::: Dataset :::

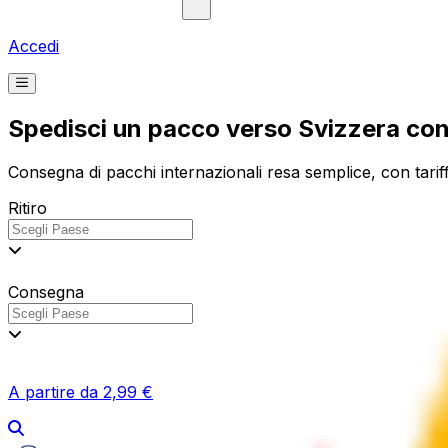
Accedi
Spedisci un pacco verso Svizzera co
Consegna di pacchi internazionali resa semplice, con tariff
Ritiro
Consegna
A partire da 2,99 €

:::
::: Dataset :::

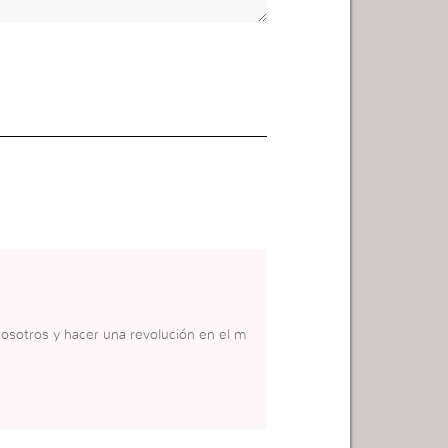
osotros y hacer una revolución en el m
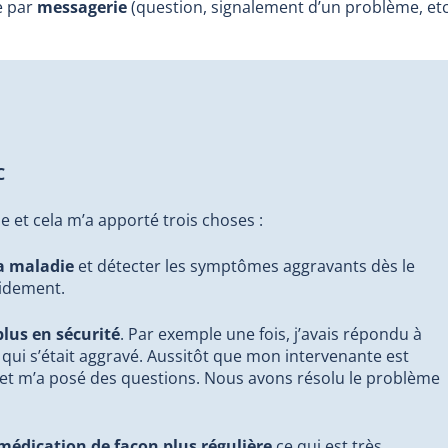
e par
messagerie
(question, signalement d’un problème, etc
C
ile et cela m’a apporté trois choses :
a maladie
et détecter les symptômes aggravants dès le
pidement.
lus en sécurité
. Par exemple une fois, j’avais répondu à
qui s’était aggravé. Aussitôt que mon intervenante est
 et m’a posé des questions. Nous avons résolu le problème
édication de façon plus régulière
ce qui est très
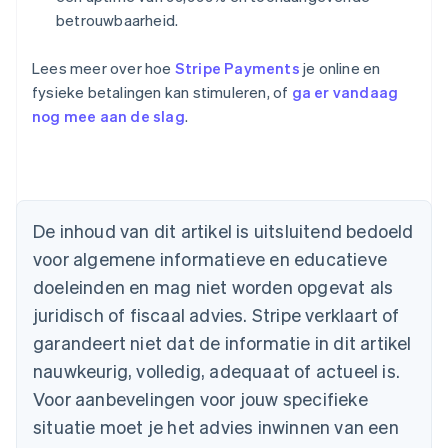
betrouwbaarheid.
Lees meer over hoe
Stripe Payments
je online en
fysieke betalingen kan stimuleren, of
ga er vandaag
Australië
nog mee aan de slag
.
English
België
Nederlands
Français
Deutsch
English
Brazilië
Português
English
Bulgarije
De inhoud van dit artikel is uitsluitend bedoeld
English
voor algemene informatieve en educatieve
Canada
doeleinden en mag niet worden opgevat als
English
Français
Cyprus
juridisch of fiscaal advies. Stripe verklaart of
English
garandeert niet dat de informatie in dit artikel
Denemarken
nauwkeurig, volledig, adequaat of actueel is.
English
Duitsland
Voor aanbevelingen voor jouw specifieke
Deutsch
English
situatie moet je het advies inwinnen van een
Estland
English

:::

> _The task_: Only lines holding "niet" are wanted; copy all of them from the listing.

> _Final answer_:
doeleinden en mag niet worden opgevat als
garandeert niet dat de informatie in dit artikel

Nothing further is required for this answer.